AB InBev is supporting smallholder farmers by honouring commitments to buy crops despite global lockdowns.
AB InBev, the world’s largest brewer, partnered with international development non-profit Technoserve to strengthen its smallholder farmer programmes, which became critical as the pandemic spread globally.
The brewer, which owns brands such as Becks, Budweiser and Corona, works with more than 20,000 farmers in 13 counties to buy ingredients including grain, hops, water and yeast.
AB InBev upheld its commitments to purchase barley from farmers in Mexico at the originally promised price despite being forced to suspend brewery operations in the country due to the outbreak.
“We also ensured timely payments so that farmers had cash on hand to feed and protect their families, and plan financially for the next growing season,” the firm said.
It provided farmers with personal protective equipment such as face masks and hand sanitiser after Mexico saw price inflation of up to 40 times the typical cost for such items.

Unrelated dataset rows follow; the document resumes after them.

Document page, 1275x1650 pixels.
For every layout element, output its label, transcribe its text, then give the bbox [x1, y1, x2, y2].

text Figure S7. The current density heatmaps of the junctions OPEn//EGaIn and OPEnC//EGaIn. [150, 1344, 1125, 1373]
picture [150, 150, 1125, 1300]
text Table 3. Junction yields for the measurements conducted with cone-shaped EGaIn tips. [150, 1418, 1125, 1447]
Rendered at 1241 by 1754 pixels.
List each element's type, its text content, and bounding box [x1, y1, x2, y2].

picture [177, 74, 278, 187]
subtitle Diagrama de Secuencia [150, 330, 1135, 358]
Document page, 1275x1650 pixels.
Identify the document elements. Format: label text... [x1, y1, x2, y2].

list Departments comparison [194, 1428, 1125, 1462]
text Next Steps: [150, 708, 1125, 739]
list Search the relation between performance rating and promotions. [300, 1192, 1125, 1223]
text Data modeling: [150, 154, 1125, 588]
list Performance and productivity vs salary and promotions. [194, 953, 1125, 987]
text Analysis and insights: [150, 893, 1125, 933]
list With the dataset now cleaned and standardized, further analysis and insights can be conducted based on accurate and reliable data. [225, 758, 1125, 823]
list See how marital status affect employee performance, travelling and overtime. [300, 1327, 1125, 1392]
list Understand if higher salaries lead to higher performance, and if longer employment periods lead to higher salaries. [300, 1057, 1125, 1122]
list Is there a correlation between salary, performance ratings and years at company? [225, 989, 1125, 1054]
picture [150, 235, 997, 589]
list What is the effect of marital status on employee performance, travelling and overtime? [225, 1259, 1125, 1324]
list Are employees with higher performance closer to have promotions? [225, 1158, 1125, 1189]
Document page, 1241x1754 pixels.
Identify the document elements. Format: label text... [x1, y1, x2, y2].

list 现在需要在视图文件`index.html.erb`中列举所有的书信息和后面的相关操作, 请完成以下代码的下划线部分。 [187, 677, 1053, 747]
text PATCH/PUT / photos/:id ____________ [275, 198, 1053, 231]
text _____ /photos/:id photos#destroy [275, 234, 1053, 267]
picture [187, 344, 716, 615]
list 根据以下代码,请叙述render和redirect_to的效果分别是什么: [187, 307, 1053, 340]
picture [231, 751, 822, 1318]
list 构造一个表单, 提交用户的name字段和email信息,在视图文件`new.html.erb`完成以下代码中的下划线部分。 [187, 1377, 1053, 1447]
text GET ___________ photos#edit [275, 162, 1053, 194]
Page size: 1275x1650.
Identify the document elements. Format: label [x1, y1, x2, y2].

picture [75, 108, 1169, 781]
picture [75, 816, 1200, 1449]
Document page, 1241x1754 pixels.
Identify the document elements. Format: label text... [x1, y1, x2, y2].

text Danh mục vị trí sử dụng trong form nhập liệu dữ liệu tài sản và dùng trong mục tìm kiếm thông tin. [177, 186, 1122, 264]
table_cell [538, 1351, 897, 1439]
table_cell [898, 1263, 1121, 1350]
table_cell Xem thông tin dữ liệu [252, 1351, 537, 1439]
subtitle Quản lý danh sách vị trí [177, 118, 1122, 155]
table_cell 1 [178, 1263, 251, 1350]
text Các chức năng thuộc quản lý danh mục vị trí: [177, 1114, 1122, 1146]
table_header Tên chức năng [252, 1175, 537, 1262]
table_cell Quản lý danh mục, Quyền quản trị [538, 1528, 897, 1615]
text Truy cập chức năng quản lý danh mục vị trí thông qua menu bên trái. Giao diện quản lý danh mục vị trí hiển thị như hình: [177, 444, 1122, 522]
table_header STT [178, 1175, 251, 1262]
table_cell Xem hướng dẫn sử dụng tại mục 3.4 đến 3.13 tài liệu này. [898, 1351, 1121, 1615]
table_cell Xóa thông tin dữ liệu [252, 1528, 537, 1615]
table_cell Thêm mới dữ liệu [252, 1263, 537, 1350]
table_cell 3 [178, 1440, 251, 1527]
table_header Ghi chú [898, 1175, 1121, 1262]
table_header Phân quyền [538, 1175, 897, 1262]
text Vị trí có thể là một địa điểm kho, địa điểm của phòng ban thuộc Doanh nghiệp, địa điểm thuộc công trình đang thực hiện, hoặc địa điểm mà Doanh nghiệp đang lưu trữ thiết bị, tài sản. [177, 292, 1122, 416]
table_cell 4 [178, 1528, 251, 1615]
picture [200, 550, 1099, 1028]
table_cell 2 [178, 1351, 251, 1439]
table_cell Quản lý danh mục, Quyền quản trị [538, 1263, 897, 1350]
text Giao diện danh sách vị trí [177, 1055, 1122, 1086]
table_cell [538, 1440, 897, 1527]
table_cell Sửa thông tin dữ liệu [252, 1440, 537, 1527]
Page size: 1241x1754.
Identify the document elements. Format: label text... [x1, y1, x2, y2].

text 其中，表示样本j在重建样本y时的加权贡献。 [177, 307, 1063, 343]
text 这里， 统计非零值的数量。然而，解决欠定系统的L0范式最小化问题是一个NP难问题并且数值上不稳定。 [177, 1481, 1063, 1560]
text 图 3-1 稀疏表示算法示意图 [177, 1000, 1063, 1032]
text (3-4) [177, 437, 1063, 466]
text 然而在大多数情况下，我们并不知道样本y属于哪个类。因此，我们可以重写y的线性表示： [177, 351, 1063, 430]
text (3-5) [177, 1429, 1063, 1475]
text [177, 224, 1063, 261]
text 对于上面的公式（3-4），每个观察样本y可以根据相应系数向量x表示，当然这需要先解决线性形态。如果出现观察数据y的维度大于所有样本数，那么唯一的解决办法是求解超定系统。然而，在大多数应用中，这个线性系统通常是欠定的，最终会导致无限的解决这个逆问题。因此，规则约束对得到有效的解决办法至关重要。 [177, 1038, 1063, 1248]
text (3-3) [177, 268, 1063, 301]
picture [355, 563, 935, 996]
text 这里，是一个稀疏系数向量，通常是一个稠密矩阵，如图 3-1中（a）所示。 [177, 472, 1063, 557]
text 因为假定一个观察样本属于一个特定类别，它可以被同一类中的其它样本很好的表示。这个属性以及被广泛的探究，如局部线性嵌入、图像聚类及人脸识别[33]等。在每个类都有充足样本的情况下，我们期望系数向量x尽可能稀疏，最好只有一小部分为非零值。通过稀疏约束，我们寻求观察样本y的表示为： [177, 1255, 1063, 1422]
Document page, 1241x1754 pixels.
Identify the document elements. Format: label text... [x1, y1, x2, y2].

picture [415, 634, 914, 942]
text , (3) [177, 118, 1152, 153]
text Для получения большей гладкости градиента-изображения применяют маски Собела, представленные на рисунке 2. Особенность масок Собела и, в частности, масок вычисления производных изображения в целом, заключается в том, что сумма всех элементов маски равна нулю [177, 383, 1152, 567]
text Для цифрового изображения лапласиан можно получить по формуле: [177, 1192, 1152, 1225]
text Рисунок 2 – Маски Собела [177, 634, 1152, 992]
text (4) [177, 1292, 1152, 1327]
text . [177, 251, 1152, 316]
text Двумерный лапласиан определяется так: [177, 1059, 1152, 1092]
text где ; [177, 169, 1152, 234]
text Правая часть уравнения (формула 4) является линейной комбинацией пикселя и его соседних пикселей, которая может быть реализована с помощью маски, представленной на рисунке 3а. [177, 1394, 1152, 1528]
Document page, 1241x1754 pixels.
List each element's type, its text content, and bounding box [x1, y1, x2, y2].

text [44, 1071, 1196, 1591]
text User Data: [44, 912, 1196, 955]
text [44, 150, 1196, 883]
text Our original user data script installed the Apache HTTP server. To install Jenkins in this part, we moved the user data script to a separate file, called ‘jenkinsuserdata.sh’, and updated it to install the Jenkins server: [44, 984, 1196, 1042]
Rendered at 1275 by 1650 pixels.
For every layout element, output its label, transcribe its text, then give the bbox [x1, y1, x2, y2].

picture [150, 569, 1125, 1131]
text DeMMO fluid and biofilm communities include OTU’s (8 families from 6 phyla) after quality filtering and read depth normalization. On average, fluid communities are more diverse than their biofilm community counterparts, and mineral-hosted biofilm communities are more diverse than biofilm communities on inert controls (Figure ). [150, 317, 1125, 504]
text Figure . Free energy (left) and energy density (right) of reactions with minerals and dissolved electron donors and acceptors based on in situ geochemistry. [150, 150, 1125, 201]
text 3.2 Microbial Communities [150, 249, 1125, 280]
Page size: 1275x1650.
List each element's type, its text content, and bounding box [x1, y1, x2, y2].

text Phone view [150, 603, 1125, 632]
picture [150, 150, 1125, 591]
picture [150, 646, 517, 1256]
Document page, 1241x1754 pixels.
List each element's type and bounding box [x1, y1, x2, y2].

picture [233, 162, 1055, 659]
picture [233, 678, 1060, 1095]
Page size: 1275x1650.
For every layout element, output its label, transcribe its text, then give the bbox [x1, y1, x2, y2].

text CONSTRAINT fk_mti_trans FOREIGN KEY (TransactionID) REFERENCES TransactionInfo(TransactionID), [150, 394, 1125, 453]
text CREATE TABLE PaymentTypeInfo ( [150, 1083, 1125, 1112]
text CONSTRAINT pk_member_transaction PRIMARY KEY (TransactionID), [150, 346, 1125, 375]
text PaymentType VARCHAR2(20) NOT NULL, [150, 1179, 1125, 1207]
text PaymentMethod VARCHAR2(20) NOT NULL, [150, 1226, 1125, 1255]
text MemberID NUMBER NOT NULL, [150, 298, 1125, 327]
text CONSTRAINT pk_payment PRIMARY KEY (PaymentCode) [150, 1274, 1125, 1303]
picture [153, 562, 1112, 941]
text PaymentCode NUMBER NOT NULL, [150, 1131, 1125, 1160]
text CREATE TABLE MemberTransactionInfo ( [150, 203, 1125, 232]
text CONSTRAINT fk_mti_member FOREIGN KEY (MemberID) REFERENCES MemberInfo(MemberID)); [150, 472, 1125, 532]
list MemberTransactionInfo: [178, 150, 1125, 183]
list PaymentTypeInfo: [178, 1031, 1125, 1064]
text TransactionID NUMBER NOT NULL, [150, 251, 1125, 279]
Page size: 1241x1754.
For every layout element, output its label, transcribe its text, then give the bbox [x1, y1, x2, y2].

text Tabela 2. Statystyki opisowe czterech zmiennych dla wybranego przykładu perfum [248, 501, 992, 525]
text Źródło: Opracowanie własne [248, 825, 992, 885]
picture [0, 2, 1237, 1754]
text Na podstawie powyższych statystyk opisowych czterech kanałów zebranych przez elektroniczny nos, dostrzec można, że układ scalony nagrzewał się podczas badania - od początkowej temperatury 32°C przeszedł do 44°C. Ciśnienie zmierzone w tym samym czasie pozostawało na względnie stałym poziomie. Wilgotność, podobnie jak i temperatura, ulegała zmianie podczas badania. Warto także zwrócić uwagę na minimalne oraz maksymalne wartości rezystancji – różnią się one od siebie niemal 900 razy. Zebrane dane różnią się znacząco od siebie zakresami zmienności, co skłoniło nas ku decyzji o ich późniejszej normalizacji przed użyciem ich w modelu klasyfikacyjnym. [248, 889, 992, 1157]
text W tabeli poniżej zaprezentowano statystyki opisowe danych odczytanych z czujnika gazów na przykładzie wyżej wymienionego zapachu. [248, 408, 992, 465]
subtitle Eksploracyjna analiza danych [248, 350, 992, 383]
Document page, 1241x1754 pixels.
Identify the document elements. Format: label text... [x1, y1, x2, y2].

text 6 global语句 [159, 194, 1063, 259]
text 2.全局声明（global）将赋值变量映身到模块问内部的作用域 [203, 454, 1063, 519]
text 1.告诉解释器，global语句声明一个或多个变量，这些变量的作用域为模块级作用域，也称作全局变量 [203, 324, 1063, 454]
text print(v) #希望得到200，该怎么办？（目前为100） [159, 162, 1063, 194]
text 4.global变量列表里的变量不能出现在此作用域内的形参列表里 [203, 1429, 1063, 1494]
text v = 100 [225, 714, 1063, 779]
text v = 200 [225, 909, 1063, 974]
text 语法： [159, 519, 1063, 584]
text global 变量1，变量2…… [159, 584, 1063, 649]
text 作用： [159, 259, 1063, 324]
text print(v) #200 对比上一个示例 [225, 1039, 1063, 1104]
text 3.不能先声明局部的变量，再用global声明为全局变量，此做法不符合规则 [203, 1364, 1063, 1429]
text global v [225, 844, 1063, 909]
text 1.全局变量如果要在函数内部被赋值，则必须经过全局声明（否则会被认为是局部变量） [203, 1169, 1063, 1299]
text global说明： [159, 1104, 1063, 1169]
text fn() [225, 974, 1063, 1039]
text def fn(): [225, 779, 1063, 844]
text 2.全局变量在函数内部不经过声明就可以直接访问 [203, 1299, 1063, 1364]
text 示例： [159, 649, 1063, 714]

In India lockdowns prevented farmers from hiring seasonal help to harvest barley. There was a lack of on-site storage and farmers aired concerns over insect infestation and moisture levels threatening the quality of crops.
AB InBev worked with farmers to provide storage solutions and safety equipment and upheld its promise to purchase the harvest, regardless of quality.
The outbreak has affected smallholder farms that are typically family-run operations with limited access to resources, storage options and labour.
“The pandemic has exacerbated these issues with disruptions in logistics, transportation, labour availability, and uncertainty for farmers who are worried whether or not their crops will still be purchased as entire industries come to a halt,” AB InBev said.
The firm added it would build on learnings from the pandemic to strengthen the resilience of its smallholder supply chains against future shocks.
Katie Hoard, global director of agriculture innovation and sustainability, said: “AB InBev has deep connections with our farmers and local communities. It’s essential that we meet their critical needs and safeguard the livelihoods of our farmers and their families to help them survive, and ultimately, rebound from the pandemic.”